"J'ai quelque peu honte pour notre pays": le président de la LDH inquiet pour "les libertés publiques"

L'avocat français Patrick Baudouin à Paris le 22 juillet 2019. - JOEL SAGET / AFP
"Je suis à la fois blessé et révolté". Patrick Baudouin, président de la Ligue des droits de l'homme, dénonce auprès du Monde des "propos très graves" de la part d'Élisabeth Borne. La Première ministre a dit ce mercredi "ne plus comprendre certaines prises de position" de la LDH.
"On espérait qu'Elisabeth Borne recadrerait son ministre dans un sens plus républicain, et plus respectueux de la liberté associative", ajoute Patrick Baudouin.
Le président de la LDH fait référence aux déclarations de Gérald Darmanin qui avait affirmé que "la subvention donnée par l'État" à la LDH "mérite d'être regardée dans le cadre des actions qui ont pu être menées".
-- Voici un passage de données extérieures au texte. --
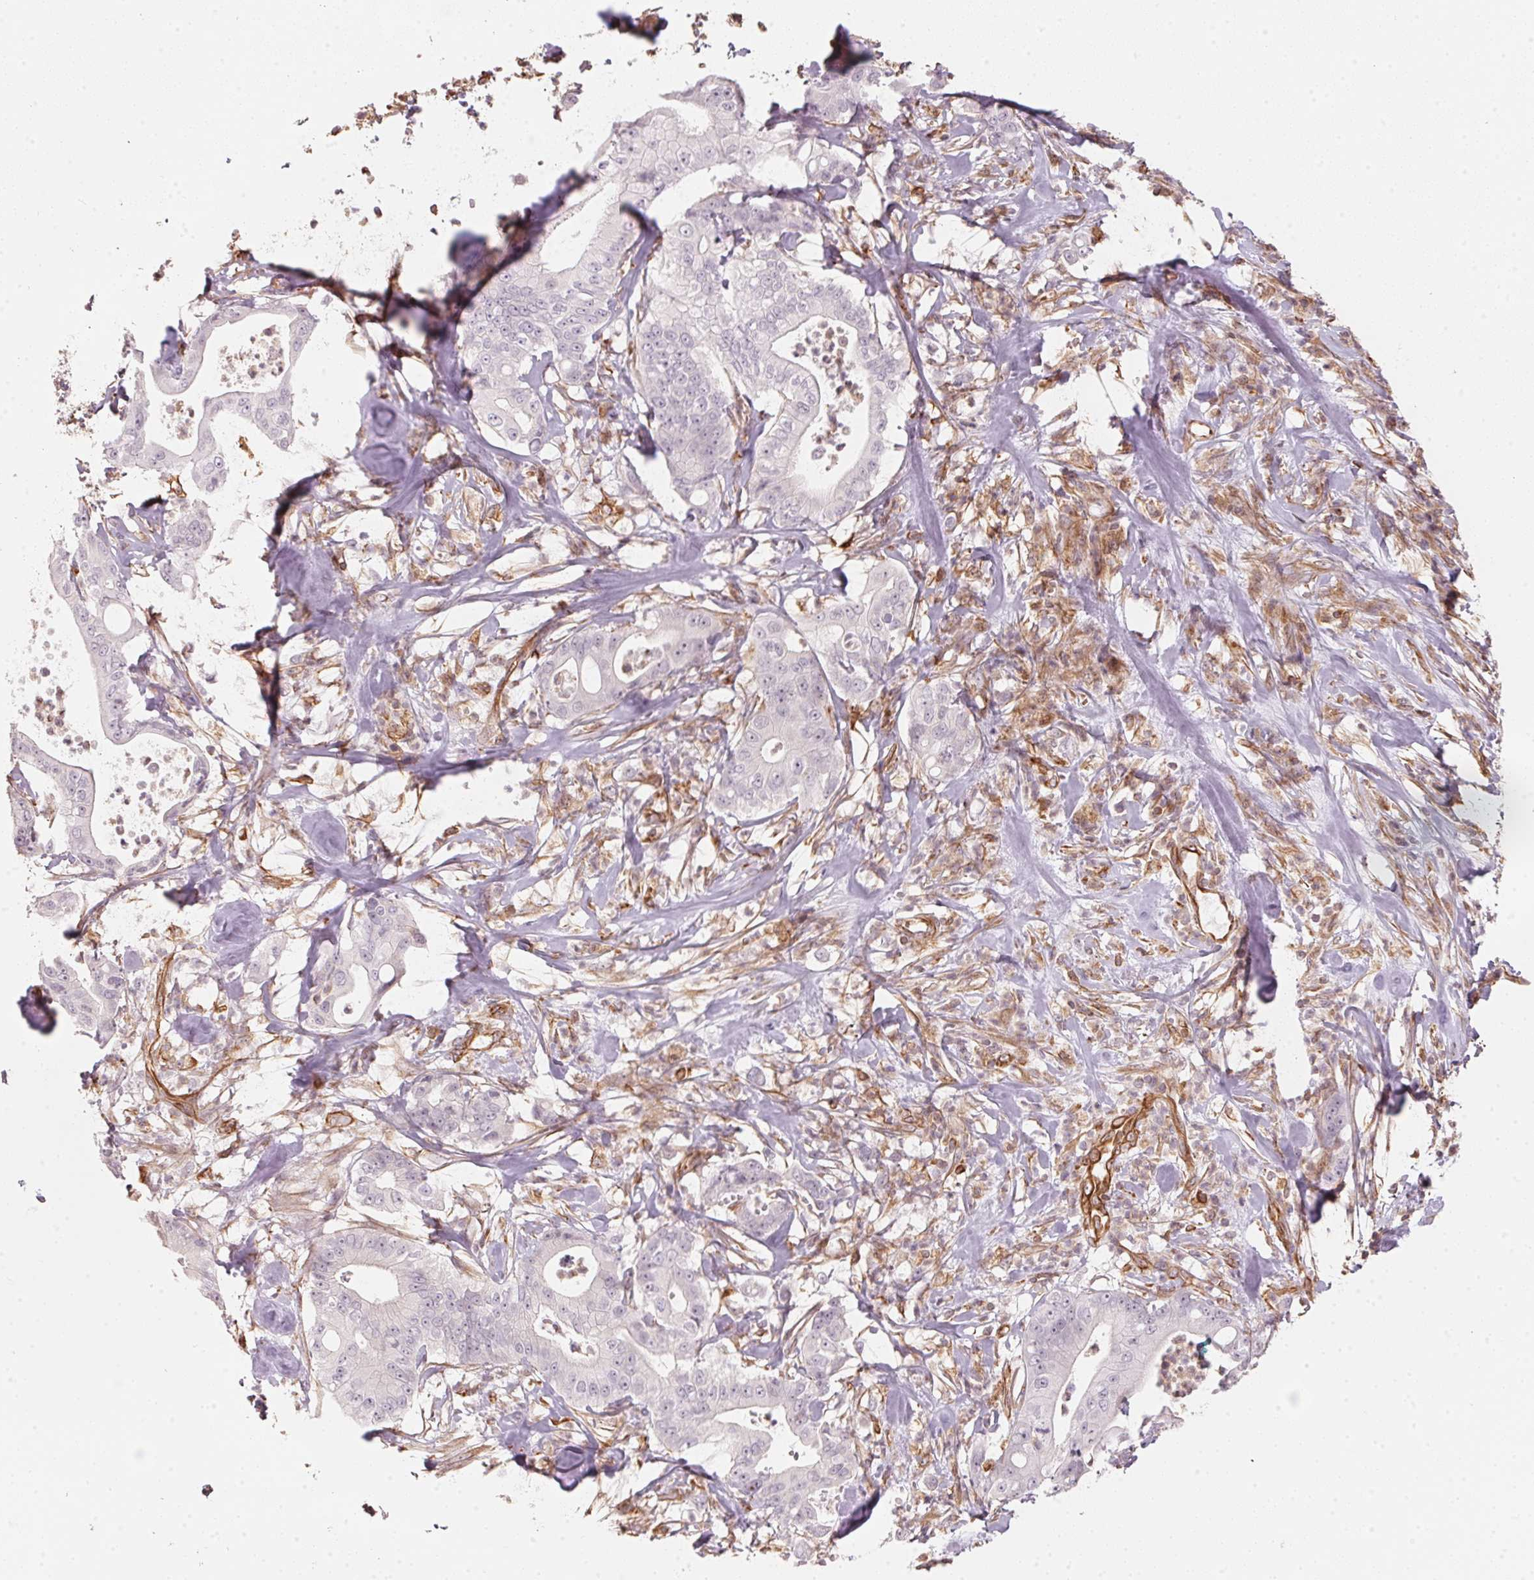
{"staining": {"intensity": "negative", "quantity": "none", "location": "none"}, "tissue": "pancreatic cancer", "cell_type": "Tumor cells", "image_type": "cancer", "snomed": [{"axis": "morphology", "description": "Adenocarcinoma, NOS"}, {"axis": "topography", "description": "Pancreas"}], "caption": "Image shows no protein expression in tumor cells of pancreatic adenocarcinoma tissue.", "gene": "FOXR2", "patient": {"sex": "male", "age": 71}}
Orban, Nétanyahou, Poutine...
"Dans la mesure où la Ligue des droits de l’homme reçoit des subventions publiques, elle est l’objet de contrôles, en particulier de la Cour des comptes, et nos finances sont transparentes", concède Patrick Baudouin. Toutefois, il s'inquiète de la perspective que "l'octroi de subventions se trouvera apprécié par le regard que l’Etat portera sur nos actions."
"C'est exactement ce que font Viktor Orban, Benyamin Nétanyahou ou Vladimir Poutine. Cela voudrait dire qu’on va vous accorder des subventions si votre comportement va dans le sens du pouvoir", dénonce-t-il.
Selon lui, "au-delà de la seule LDH, c’est la liberté associative qui est en jeu."
"La LDH a visé très juste avec Sainte-Soline"
La LDH est notamment pointée du doigt de par sa présence en tant qu'observatrice lors des opérations de maintien de l'ordre. "On a largement constaté, documenté et contesté le recours à des méthodes de répression policière violente, un retour à des violences disproportionnées comme au moment des gilets jaunes", explique Patrick Baudouin.
Sur le dossier inflammable des violences à Sainte-Soline, le président de la LDH dénonce "des violences inouïes de la part des black blocs contre les gendarmes". "C'est pleinement condamnable, c’est de la délinquance", complète-t-il.
"Puis, il y a eu l'utilisation par les forces de l'ordre d'une violence tout aussi inouïe à l'encontre des manifestants", poursuit-il.
"J’estime que la LDH a visé très juste avec Sainte-Soline", Patrick Baudouin, accusant le gouvernement d'avoir cherché "une sorte de bouc émissaire"
Des "ambiguïtés face à l'islam radical"?
Élisabeth Borne a également évoqué les "ambiguïtés" de la LDH "face à l'islam radical". "Les valeurs défendues par la LDH, la liberté, l’égalité, la dignité de la personne, la fraternité vont totalement à l’encontre de ce que véhicule l’islamisme radical", se défend Patrick Baudouin.
Il dénonce toutefois "une contre-vérité absolue qui est inacceptable" de la part de la Première ministre. "Nous souhaitons que les poursuites se fassent dans le respect du droit", explique-t-il.
"Il y a, à l’évidence, une montée de l’islamophobie", poursuit-il.
"Honte" pour la France
Patrick Baudouin assume "le fait d’être un contre-pouvoir, parce que tout pouvoir comporte sa part d’ombre en ce qui concerne le respect des droits et libertés". "Mais hormis la période de l'Occupation, nous n’avons jamais été attaqués aussi frontalement par un gouvernement", dénonce-t-il.
"Les libertés publiques en France sont en péril".
"J'ai quelque peu honte pour notre pays, qui glisse progressivement vers les régimes illibéraux", poursuit-il assurant que la LDH est "une amie de l'État de droit" dont "les trois quarts des actions sont des succès judiciaires".